**SET OF TASKS**
A - List the three things that, according to the smoking-meat text below, smoke imparts into meat during long, low-heat cooking.
B - In the smoking-meat text below, what flavor profile does hickory tend to give?
C - Pick up the smoking-meat text below after its last sentence and carry it forward.

**TEXT EXCERPT**
○ ○ ○

Newer technology has allowed man to harness the process of smoking, making it more powerful, effective, and convenient. In recent times, smoking meat has developed a reputation for flavor and is now more commonly known as barbecuing. By exposing meat to low, indirect heat for extended periods of time (commonly from 8-16 hours), the smoke is able to change the composition of the meat by imparting vapours, fine particles and soot into it. Depending on the wood different compositions of particles flow onto the meat imparting different flavours. The gradual heat crispens and dehydrates the outside of the meat, leaving a wonderful blackened and browned surface. This has made famous barbecue favourites like beef brisket, and pork shoulder or ribs.
Benefits of Smoking Meat
For someone to take the time to babysit a brisket in the smoker for over twelve hours, it very well has to be worth it! Although it does take patience and attention there are several real benefits that are worth the wait. The distinct smoky flavor, blackened bark, and the melt-in-your mouth texture all make it truly spectacular. Plus the end result isn’t just a meal, it’s almost always a masterpiece.
By cooking the meat low and slow, it allows time for meat to absorb the smoke, imparting a unique, comforting flavor. The smoke contains over hundreds of compounds both in solid forms, like ash, and in liquid forms, like in vapour. There are four main factors that change the composition of the smoke, and therefore the flavor in the meat.
- Type of wood: Different woods are known to have compositions that come with differences in flavor, and therefore pair best with different meats. Although beginners, and even some experienced smokers will find it hard to differentiate between them. Most popular woods will impart the same smokey flavor, but come with slight and specific differences. Hickory tends to be strong and a bit sweeter imparting bacon-like flavours, whereas cherry has a more mild, fruity flavour.
As a beginner, I would recommend just sticking to one type till you get the hang of all the other aspects of smoking before experimenting with different types.
- How wet the wood is: The amount of smoke produced is greatly affected by how much moisture is within the wood.

○ ○ ○

**GIVEN RECORDS**
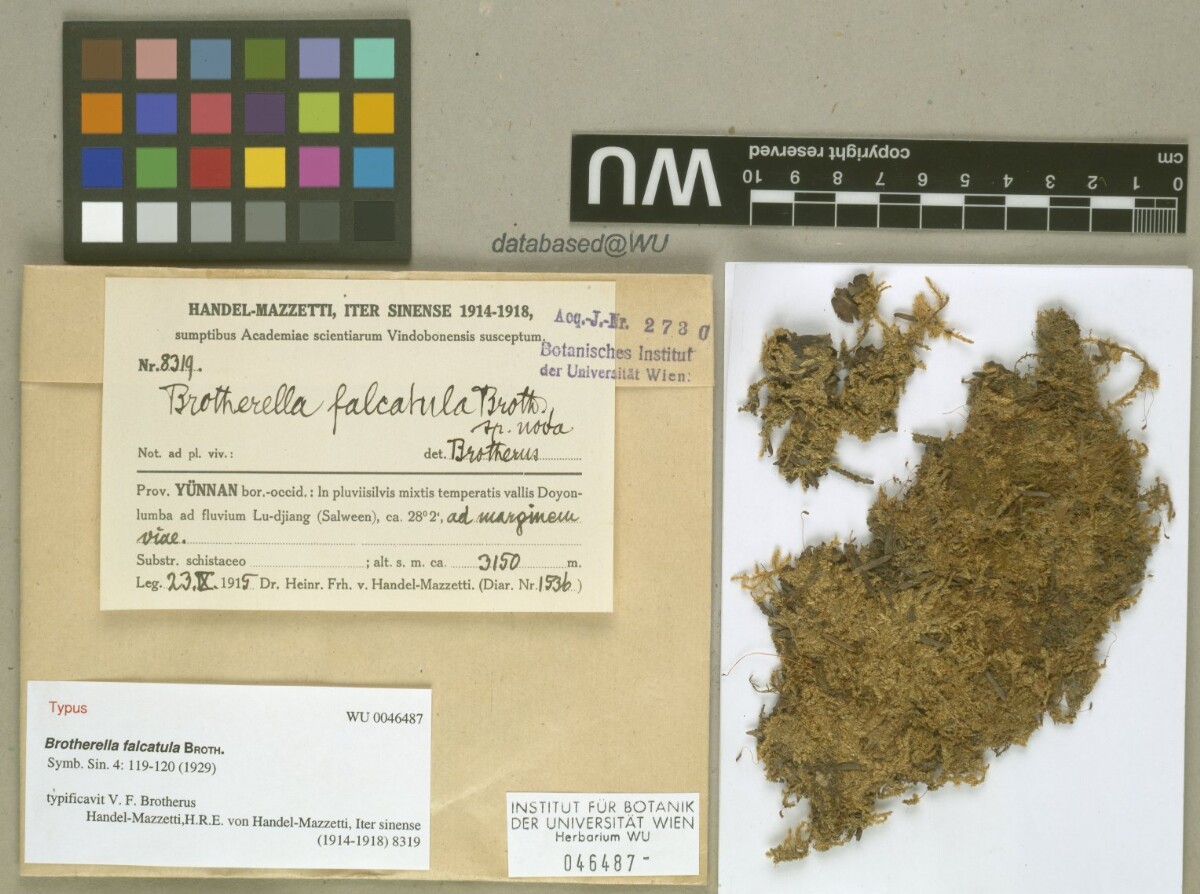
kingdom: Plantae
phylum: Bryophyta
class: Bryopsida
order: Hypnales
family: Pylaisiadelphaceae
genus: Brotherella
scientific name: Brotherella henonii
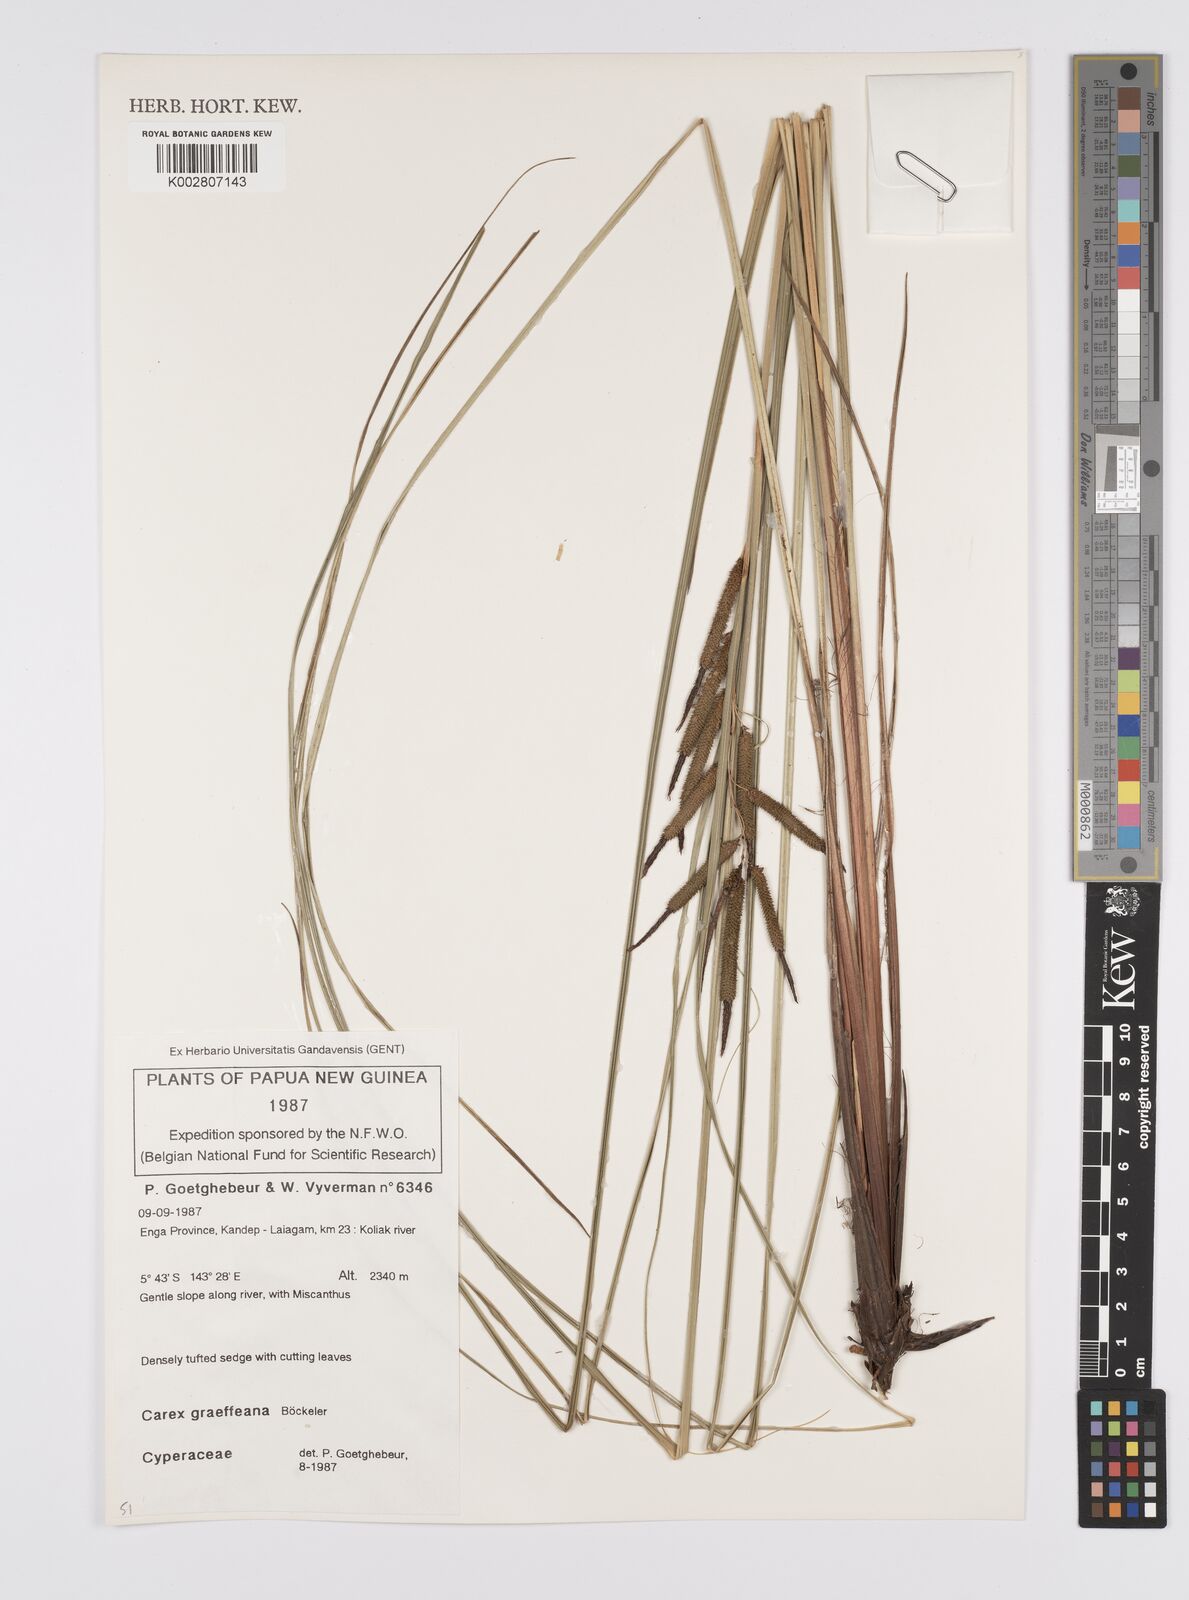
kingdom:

○ ○ ○

**EXPECTED RESPONSES**
A - Vapours, fine particles, and soot.

B - Hickory tends to be strong and a bit sweeter, imparting bacon-like flavours.

C -
To be safe, always use dry hardwood, which includes fruit and nut woods. When you cut fresh hardwood, it has up to 50% water weight, which produces a lot of steam and less desirable flavours when it burns. It also takes longer, and uses up to 45% more energy than charcoal or gas to dry it out to burn. Therefore, most wood for smoking has been air dried, which leaves only about 5% or less water.
Avoid using wet or damp wood, as it will not only produce bad smoke, but the steam will also cool both the meat and the environment which it’s smoking in. If you also use wood that’s too dry, it will produce less flavor molecules and light smoke.
- How much oxygen is available to feed the fire: The smokey smell and flavor that we love comes from two compounds, syringol and guaiacol. The amount of these compounds absorbed into the meat will determine the smoky flavor. By exposing the burning wood to more oxygen, it is able to burn more easily and thoroughly, creating more smoke.
However, you also don’t want too much smoke as it will actually cause a more acidic flavour. The practice of smoking low and slow means to control the fire’s oxygen level, limiting air flow to keep the temperature down, and producing a desirable amount of smoke.
- The type fuel source used: Burning the wood by using a gas flame, charcoal or electricity in turn imparts slight differences of flavor on the meat itself.
When propane or natural gas ignites, it produces water vapour, carbon dioxide, and carbon monoxide. There aren’t really any additional flavours that come from this fuel source. This isn’t necessarily a bad thing, as you can rely on the wood itself and the juice dripping down turning to steam for the smokey flavor.
Charcoal is an almost pure carbon, sourced from wood that has been burned over time with very little oxygen levels. In turn, when burned in a smoker it actually burns hotter than wood, and produces a lot of flavor molecules. Arguably, lump charcoal for smoking is the most pure, natural and traditional way to smoke meat. However, there is quite a debate about lump charcoal vs. briquettes and which are actually better. This is especially true as you can actually get 100% all natural charcoal briquettes for smoking with too.
Electricity as a source relies on heating a metal coil to burn the wood. Although the wood does smoke and impart its flavor on the meat, the electricity itself does not add any additional flavour than burning coals or gas would. In most cases, the smokey flavor doesn’t live up to the standards of charcoal or gas.
The blackened, chewy, tangy crust that forms on the outside of the meat during the smoking process is referred to as the bark. Most people agree that this is actually the most flavorful and delicious part of smoked meat. Its complex flavor profile and chewy texture is due to the smoke reacting to the surface of the meat, it’s juices, and the spice rub. This process is referred to as the Maillard Reaction. It’s a unique process that takes time to perfect, but even a beginner smoker can get amazing results on their first time.
Meltiness is a perfectly suited word for the texture of the internal meat after it’s been smoked low and slow. Unlike cooking over a high heat, like when grilling steaks, which tends to dry the meat out, low and slow smoking actually has an almost opposite effect. It prevents the moisture from evaporating as quickly, and allows the meat to hold onto its juices for longer, which creates tender and succulent morsels.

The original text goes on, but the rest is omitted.